Cantopop Gweilos: Metro Vocal Group Covers Beyond, Joey Yung
The a capella singers hit the limelight when their Cantonese cover of Beyond’s signature song “Under a Vast Sky” became an internet sensation back in 2010.
How did you four become a group?
Eric Monson: In 1998, I was contacted by an agent to perform on a cruise ship. He asked if I wanted to put a group together and I said, sure! We went on to have our first gig on a cruise ship to Vancouver. It started off as a six-month contract, and here we are, 18 years later.
Why did you decide to settle down in Hong Kong?

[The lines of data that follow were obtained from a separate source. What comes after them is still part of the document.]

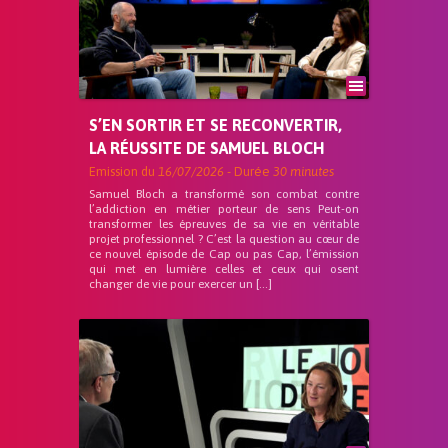
S’EN SORTIR ET SE RECONVERTIR,
LA RÉUSSITE DE SAMUEL BLOCH
Emission du
16/07/2026
- Durée
30 minutes
Samuel Bloch a transformé son combat contre
l’addiction en métier porteur de sens Peut-on
transformer les épreuves de sa vie en véritable
projet professionnel ? C’est la question au cœur de
ce nouvel épisode de Cap ou pas Cap, l’émission
qui met en lumière celles et ceux qui osent
changer de vie pour exercer un […]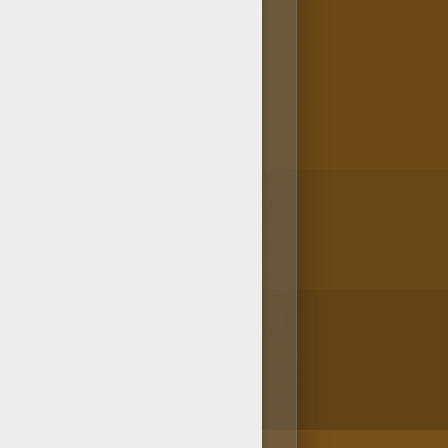
ibujo de Súper Cat para
itos dibujos para pintar. El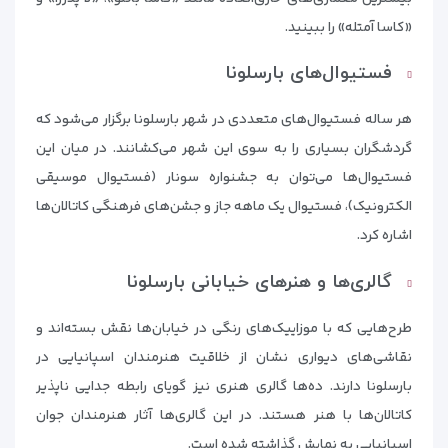
«کاسا آمتله» را ببینید.
فستیوال‌های بارسلونا
هر ساله فستیوال‌های متعددی در شهر بارسلونا برگزار می‌شود که
گردشگران بسیاری را به سوی این شهر می‌کشانند. در میان این
فستیوال‌ها می‌توان به جشنواره سونار (فستیوال موسیقی
الکترونیک)، فستیوال یک ماهه جاز و جشن‌های فرهنگی کاتالان‌ها
اشاره کرد.
گالری‌ها و هنرهای خیابانی بارسلونا
طرح‌هایی که با موزاییک‌های رنگی در خیابان‌ها نقش بسته‌اند و
نقاشی‌های دیواری نشان از خلاقیت هنرمندان اسپانیایی در
بارسلونا دارند. ده‌ها گالری هنری نیز گویای رابطه جدایی ناپذیر
کاتالان‌ها با هنر هستند. در این گالری‌ها آثار هنرمندان جوان
اسپانیایی به نمایش گذاشته شده است.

Eric Monson: On cruise ships we traveled to over 60 different countries, but after a while we always seemed to get bored of the cities we were visiting. Hong Kong was the first place that we actually felt could be home. So we decided, in 2008, to make Hong Kong our home base.
Kevin Thornton: I love Hong Kong! It’s the most exciting city in the world—plus I met the love of my life and got married here.

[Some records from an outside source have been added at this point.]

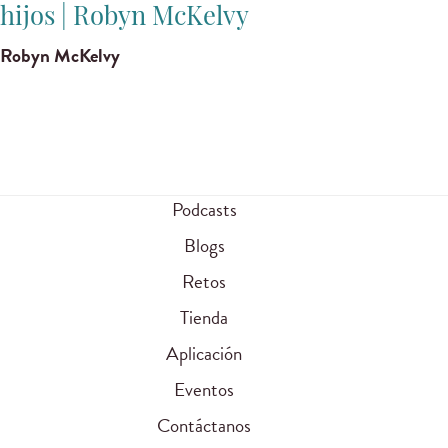
hijos | Robyn McKelvy
Robyn McKelvy
Podcasts
Blogs
Retos
Tienda
Aplicación
Eventos
Contáctanos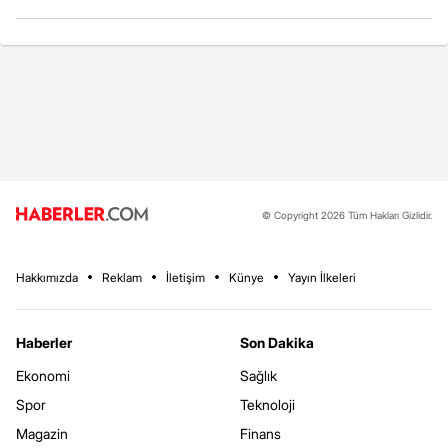
© Copyright 2026 Tüm Hakları Gizlidir.
Hakkımızda
Reklam
İletişim
Künye
Yayın İlkeleri
Haberler
Son Dakika
Ekonomi
Sağlık
Spor
Teknoloji
Magazin
Finans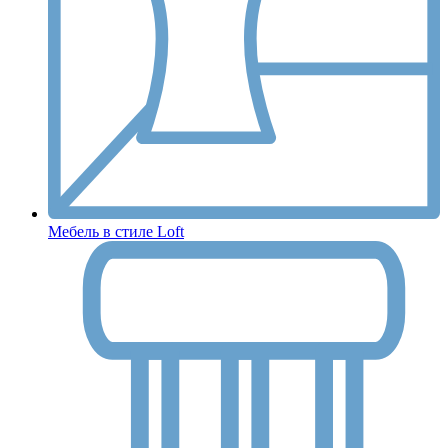
Мебель в стиле Loft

How did you start singing Cantopop?
Sean Oliver: We did our first Cantonese song “My Pride” [by Cantopop singer Joey Yung] in 2010, and then Beyond’s “Under a Vast Sky,” and it forever changed our lives. Our friends suggested the songs and that was our first exposure to Beyond. We fell in love with them. I still think they are the best band that’s ever come out of Hong Kong. It opened our ears to music that we hadn’t heard before: from Taiwan, China, Hong Kong, the Philippines, everywhere. We were like kids in a candy store.

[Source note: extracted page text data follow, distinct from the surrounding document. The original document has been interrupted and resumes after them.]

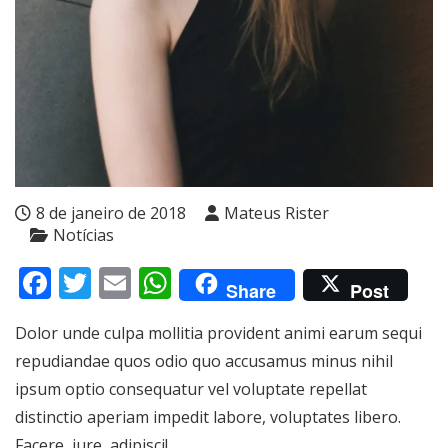
8 de janeiro de 2018
Mateus Rister
Notícias
Facebook
Twitter
Email
WhatsApp
Share
Post
Dolor unde culpa mollitia provident animi earum sequi
repudiandae quos odio quo accusamus minus nihil
ipsum optio consequatur vel voluptate repellat
distinctio aperiam impedit labore, voluptates libero.
Facere, iure, adipisci!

Did you master your Cantonese in the process?
Eric Monson: Siu siu [a little bit]. We made the locals laugh a lot because singing in Cantonese is incredibly hard, especially the rising tones. We have a coach, my wife, who comes in—she’s a singer as well. She worked with Sean for two months for “Under a Vast Sky.”
Sean Oliver: Because we’re not Chinese, we had to do it perfectly. But we added our own flavor to it.
What’s unique about your sound?
Sean Oliver: We grew up in a barbershop harmony society, and barbershop has a very fluid sound. A lot of contemporary a cappella groups focus more on rhythm, but we focus on fluid sounds. That gives us a bigger sound and it’s very dynamic.
What do you think of the a cappella scene in Hong Kong?
Michael Lance: A cappella wasn’t as mainstream as it is now. All these sing-off shows and the “Pitch Perfect” movies have brought the a cappella world into more of a mainstream environment. In the past six or seven years a cappella has gone huge in Hong Kong. I’d like to think we had a part in that.
Eric Monson: In the States, barbershop music has been around for centuries, and guys getting together singing a cappella is part of the university experience. Hong Kong is starting to find those opportunities we grew up with. We see more high school and university groups, and it’s much easier to start up a band.
How do you decide on your songs?
Sean Oliver: We have so much to choose from now because not only do we have the western market, but we also have the eastern market. We are looking to do some K-pop too. Our new venture now is to write our own music: We’ll debut a lot of our own tunes in the upcoming concert, and we will release an album of original songs in October.